Chicago Police Department Establishes Counter-Terrorism Unit
Sept. 9, 2011 Chicagoist
While Chicago police are already busy training for the mass arrest of
activists at next year’s G8 and NATO summits, the department is creating a
counter-terrorism unit in preparation as well. Chicago News Cooperative
reports Police Superintendent Garry McCarthy quietly started the unit last
month and is expected to have it fully operational by year’s end. McCarthy
helped the NYPD with their counter-terrorism strategies after the World
Trade Center Attacks.
McCarthy apparently hopes to bring lessons from New York’s
counter-terrorism program, with the unit acting on intelligence from the
regional Joint Terrorism Task Force.
If McCarthy plans on taking pages from the NYPD’s playbook however, it
could walk a dangerous line over civil liberties concerns.

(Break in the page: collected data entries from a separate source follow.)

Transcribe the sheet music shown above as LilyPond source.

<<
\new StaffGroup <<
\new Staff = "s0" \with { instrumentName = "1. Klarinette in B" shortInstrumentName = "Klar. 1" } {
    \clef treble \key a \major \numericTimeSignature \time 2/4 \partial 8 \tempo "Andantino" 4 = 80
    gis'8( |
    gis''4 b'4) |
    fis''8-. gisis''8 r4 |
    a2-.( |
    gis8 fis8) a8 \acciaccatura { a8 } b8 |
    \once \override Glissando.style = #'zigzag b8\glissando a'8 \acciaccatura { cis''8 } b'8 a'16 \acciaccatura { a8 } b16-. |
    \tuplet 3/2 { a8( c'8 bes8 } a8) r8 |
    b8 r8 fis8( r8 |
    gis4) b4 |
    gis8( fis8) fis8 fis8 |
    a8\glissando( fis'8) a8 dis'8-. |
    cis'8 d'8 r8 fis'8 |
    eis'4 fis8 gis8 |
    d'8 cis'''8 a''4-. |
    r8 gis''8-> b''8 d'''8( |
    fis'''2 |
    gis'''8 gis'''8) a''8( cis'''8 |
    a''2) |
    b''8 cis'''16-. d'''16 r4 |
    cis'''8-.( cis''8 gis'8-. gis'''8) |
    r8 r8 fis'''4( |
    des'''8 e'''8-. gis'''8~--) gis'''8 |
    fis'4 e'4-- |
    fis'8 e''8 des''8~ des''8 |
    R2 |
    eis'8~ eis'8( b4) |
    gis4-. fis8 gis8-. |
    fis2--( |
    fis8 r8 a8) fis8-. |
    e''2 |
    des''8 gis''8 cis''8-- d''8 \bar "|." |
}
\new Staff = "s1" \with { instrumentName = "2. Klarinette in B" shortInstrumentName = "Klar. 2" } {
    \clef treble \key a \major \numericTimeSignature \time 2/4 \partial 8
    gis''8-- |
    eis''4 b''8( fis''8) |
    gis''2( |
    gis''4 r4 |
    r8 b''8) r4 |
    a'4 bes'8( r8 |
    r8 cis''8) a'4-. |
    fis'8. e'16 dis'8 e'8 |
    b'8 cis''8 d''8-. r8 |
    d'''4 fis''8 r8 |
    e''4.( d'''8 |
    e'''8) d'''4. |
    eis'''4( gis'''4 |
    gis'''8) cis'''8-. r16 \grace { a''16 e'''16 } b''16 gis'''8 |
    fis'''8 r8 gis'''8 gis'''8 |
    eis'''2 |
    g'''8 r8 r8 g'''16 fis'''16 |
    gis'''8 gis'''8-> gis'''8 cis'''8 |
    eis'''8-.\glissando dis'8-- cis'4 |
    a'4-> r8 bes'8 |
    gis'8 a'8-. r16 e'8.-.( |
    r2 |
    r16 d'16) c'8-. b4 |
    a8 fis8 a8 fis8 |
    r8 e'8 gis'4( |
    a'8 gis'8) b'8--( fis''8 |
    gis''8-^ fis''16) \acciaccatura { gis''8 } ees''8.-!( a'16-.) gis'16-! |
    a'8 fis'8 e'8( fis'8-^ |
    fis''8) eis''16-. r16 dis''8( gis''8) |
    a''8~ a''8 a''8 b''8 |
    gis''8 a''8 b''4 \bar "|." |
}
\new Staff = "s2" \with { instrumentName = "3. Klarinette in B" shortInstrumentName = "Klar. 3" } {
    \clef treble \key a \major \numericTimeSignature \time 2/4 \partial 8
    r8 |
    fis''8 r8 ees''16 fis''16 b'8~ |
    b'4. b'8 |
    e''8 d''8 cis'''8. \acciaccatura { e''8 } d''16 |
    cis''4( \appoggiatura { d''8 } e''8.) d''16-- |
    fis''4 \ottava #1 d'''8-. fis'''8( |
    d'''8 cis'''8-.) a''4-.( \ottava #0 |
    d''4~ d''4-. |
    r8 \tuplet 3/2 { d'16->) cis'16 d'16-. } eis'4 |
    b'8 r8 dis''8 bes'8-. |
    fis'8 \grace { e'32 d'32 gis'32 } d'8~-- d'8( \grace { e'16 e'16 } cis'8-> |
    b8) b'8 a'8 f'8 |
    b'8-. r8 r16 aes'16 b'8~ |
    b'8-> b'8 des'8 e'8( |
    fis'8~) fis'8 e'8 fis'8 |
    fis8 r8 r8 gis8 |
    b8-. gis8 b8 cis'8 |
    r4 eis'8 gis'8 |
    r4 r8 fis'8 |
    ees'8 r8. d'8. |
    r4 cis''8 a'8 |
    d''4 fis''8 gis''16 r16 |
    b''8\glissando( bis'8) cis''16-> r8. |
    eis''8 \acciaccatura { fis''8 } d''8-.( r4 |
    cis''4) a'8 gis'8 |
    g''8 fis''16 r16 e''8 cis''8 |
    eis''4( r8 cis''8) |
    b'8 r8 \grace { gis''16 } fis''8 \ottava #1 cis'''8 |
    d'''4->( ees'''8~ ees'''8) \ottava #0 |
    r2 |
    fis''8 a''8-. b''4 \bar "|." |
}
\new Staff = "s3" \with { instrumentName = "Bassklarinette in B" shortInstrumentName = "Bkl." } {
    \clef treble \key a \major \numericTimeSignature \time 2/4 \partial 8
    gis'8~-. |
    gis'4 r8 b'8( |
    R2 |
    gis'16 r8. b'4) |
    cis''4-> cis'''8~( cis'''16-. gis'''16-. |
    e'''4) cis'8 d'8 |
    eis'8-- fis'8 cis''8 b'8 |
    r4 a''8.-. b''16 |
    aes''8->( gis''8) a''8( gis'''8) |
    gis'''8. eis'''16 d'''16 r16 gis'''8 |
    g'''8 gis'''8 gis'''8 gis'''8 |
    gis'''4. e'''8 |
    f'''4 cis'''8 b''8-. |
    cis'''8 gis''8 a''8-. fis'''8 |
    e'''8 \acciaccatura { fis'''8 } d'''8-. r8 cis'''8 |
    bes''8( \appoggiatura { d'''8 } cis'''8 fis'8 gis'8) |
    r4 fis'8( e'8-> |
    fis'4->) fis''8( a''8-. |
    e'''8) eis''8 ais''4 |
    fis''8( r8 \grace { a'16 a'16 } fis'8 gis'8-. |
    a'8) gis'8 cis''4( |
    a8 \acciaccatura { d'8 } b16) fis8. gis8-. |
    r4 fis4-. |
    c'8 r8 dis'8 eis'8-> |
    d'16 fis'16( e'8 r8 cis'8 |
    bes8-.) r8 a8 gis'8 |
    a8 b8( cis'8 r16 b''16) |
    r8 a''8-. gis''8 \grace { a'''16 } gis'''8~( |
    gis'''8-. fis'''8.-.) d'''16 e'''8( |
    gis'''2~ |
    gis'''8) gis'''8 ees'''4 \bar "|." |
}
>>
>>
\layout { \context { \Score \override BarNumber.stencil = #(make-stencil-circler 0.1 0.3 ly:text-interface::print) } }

Huffington Post
New York reports since September 11, 2001, the New York Police Department
has turned into an extraordinarily aggressive intelligence agency, acting
in conjunction with the CIA, often clandestinely. The department cast a
giant net that’s produced a report on every mosque within 100 miles of the
city, has detectives in foreign cities, and has even taken a close look at
every cab driver of Pakistani decent.
While the CNC and Huffington Post reports focus mainly on relations
between police and local Muslim communities, it’s no secret law
enforcement has employed such tactics on activists, particularly left wing
activists, as well. In 2008, the FBI employed a former left wing activist
to incite protesters at the 2008 Republican National Convention. Last
year, they raided the home of Joe Iosbaker, one of the organizers of the
coming G8 and NATO protests. The social-action Quaker organization known
as American Friends Service Committee has been under surveillance by
Chicago Police and the FBI for decades for their protests of presidential
inaugurations and military recruiters.
Considering the history of documented evidence of infiltration and
intimidation by law enforcement towards activist organizations, we wonder
if we’re not seeing the beginnings of a new Red Squad in Chicago.